What you will do:
[1] Translate this sentence from the fraud prevention blog article into Spanish: "Keep business and personal accounts and cards separate, and use unique security codes for each."
[2] Set down the passage of the fraud prevention blog article that starts with the words "Merchant Blog" and ends after the words "to the cause?".

Extract provided:
BEGIN
Merchant Blog

Blog Article: Fraud Prevention Focus

Did you know that March is Fraud Prevention Month in Canada? What is your small business doing to limit the harmful effects of fraudulent activity?

A 2014 survey by MNP LLP found that one third (33 per cent) of B.C. businesses claim to have been victims of fraud.


Fraud may not hit most small businesses with extraordinarily high costs in the majority of cases. Among retailers indicating losses due to fraud, a large majority (89%) experienced losses of $20,000 or less. However, these costs can still have a significant impact – and small businesses are particularly vulnerable due to their size, limited time and  limited resources that owners may be able to devote to internal security enforcement.

What can you do to protect your business without devoting an impractical amount of time, money and resources to the cause?

  • Protect Your Accounts


Keep business and personal accounts and cards separate, and use unique security codes for each. Keep a log of the people who have access to business account information, and change your passwords on a regular rotating basis (such as every quarter.) Review your expenditures and cash flow regularly, looking for unusual or unexpected entries or deviations from the norm.


  • Know Your Employees

While trust and amicable connection with your employees are of paramount importance in a successful small business, you must also look carefully at their behaviour if you suspect fraudulent activity. This starts with robust fact-checking and reference verification at the hiring stage, and continues with the establishment of positive rapport with employees over time. Treating your small business like a family – diligently, respectfully, with involvement and fairness – will create an environment in which employees will be less likely to seek fraudulent recompense should they feel dissatisfied with their work environment.

  • Create a System

Having an established fraud policy written out on paper will not only serve as a first defence against potential internal fraud; it will also provide guidance for employees who may feel as though they are put in a compromised or awkward position should they notice any signs of fraudulent activity. Making fraud prevention part of the clockwork routine of your small business, rather than a reactive, on-the-spot process, will help protect you in the long run.

  • Stay Secure Online

As more small business transactions take place in the e-commerce space, the risk of online fraud and cyberattacks on your business should factor into your fraud prevention plan. Every business owner should invest in a firewall as well as anti-virus, malware and spyware detection software. Backing-up your records is also a must and will make it a lot easier for you to continue working in the event of a cyber attack. Consider the value of investment in online transaction protection through reputable, verified outlets such as PayPal, VeriSign, and Secure With Visa. Anything you can do to make the online shopping experience more secure will not only have an effect on your business security; it will also inspire confidence in your customers when they make the decision to purchase goods over the internet.
END
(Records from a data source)
BEGIN
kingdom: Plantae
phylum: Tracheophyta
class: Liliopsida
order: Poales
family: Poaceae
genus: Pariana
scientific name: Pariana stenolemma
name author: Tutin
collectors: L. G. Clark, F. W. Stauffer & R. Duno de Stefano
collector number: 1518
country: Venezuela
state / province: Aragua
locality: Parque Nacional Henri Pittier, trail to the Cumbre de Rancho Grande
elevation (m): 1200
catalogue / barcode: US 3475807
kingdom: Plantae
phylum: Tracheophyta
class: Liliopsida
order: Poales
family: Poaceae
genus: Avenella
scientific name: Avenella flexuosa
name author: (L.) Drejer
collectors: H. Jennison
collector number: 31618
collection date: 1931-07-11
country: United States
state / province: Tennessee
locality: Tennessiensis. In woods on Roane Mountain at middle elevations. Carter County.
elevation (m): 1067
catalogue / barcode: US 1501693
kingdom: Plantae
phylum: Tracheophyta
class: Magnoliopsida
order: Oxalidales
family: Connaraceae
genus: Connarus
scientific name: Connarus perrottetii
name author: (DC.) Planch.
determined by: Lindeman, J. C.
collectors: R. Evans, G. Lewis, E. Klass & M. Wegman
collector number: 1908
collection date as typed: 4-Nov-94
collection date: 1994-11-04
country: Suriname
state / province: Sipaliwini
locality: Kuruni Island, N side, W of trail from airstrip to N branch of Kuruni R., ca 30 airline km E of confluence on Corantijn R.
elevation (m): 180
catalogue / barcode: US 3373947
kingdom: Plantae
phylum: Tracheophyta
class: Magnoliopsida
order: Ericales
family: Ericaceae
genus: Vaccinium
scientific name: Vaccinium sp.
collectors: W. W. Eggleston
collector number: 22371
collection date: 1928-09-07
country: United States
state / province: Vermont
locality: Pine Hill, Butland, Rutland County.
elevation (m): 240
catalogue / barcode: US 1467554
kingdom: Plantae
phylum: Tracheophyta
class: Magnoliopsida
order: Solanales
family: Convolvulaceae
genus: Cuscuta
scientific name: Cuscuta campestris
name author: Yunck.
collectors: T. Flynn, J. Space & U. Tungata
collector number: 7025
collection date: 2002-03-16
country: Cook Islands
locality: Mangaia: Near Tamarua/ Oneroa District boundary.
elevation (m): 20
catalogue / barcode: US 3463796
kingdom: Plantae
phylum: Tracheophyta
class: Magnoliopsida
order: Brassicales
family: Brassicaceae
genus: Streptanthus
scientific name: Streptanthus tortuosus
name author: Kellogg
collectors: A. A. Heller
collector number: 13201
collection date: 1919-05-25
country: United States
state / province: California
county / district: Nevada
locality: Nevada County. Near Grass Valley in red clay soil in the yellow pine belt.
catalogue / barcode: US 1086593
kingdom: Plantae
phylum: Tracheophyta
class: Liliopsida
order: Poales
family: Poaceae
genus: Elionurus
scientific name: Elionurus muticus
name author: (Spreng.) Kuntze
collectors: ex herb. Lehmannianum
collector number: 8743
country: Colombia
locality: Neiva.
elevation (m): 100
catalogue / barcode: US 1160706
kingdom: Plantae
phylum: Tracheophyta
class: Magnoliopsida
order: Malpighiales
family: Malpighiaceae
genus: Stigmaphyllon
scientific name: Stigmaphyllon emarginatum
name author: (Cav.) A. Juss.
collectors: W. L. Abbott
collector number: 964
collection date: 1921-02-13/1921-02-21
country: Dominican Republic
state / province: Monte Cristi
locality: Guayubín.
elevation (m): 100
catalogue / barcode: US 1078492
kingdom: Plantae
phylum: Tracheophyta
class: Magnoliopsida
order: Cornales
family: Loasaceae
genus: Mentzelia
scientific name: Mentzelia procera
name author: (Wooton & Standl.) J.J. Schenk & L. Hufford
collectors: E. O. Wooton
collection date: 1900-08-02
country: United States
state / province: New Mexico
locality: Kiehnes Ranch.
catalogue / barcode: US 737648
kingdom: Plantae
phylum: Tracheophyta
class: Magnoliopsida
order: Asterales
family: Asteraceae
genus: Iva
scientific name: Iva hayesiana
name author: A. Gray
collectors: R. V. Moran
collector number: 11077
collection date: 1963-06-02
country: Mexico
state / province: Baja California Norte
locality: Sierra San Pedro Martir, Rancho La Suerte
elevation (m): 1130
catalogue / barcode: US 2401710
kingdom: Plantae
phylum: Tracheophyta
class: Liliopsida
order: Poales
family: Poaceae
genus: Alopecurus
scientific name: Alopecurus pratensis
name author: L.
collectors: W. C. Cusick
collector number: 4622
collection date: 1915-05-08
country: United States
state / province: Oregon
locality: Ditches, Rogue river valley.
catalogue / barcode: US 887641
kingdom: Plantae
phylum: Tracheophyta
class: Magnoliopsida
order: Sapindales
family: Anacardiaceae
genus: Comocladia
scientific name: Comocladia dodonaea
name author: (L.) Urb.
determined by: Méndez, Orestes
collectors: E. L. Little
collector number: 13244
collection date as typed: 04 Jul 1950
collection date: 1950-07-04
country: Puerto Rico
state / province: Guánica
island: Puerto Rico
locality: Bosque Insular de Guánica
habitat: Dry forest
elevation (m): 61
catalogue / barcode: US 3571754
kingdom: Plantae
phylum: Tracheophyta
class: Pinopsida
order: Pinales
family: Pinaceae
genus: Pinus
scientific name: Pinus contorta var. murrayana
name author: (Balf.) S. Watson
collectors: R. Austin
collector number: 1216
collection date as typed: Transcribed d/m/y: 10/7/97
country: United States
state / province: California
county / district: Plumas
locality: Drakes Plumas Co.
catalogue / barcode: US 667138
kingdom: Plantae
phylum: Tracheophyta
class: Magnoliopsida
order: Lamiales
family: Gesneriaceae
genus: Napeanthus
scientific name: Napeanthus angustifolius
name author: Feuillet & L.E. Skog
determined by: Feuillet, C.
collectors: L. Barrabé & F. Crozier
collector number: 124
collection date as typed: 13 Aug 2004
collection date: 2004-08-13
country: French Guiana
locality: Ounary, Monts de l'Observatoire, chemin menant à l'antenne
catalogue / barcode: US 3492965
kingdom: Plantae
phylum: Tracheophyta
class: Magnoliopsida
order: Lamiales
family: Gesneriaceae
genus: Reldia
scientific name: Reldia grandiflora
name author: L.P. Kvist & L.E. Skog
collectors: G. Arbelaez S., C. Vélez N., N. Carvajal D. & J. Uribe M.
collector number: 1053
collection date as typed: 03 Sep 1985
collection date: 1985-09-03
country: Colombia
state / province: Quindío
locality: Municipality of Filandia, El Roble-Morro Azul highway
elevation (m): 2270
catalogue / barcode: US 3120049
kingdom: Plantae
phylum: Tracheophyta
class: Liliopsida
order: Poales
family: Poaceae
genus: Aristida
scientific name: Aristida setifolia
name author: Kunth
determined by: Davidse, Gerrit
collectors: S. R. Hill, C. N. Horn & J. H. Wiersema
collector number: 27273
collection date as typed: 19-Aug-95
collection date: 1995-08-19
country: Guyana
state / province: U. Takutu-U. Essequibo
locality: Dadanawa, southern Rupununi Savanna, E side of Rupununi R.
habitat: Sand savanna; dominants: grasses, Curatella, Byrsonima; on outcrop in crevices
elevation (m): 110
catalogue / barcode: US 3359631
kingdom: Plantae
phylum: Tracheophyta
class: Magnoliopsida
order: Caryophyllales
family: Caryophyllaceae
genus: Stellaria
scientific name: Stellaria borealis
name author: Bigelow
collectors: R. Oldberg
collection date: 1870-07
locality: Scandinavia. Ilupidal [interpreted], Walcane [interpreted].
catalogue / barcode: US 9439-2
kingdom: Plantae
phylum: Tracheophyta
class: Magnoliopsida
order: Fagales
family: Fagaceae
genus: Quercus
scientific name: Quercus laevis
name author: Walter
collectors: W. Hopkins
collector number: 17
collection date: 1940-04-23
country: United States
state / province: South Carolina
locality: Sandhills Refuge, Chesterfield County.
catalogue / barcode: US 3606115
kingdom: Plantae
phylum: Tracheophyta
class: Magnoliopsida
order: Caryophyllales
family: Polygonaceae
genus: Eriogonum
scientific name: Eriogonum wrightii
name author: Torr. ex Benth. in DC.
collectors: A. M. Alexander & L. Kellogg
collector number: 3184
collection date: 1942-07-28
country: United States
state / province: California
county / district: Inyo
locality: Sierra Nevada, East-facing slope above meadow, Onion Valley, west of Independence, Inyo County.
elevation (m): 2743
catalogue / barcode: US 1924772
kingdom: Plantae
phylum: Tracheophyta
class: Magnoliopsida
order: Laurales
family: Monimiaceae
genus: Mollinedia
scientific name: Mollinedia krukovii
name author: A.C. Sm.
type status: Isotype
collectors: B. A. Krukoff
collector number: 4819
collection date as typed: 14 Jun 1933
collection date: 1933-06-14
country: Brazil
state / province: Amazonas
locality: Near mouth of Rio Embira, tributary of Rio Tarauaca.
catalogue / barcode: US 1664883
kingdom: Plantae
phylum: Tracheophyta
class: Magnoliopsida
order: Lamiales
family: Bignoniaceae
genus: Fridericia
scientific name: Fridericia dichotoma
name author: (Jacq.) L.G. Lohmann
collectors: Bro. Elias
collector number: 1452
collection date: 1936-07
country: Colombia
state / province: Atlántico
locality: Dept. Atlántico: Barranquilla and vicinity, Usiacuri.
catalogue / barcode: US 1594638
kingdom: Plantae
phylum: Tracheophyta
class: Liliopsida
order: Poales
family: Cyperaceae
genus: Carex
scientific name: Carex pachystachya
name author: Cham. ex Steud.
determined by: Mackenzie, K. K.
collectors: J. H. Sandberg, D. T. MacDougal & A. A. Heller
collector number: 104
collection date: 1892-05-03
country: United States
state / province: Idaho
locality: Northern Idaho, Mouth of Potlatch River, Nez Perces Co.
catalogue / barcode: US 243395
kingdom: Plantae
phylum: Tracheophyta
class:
END
Answer list:
[1] Mantenga separadas las cuentas y tarjetas comerciales y personales, y use códigos de seguridad únicos para cada una.

[2]
Merchant Blog

Blog Article: Fraud Prevention Focus

Did you know that March is Fraud Prevention Month in Canada? What is your small business doing to limit the harmful effects of fraudulent activity?

A 2014 survey by MNP LLP found that one third (33 per cent) of B.C. businesses claim to have been victims of fraud.


Fraud may not hit most small businesses with extraordinarily high costs in the majority of cases. Among retailers indicating losses due to fraud, a large majority (89%) experienced losses of $20,000 or less. However, these costs can still have a significant impact – and small businesses are particularly vulnerable due to their size, limited time and  limited resources that owners may be able to devote to internal security enforcement.

What can you do to protect your business without devoting an impractical amount of time, money and resources to the cause?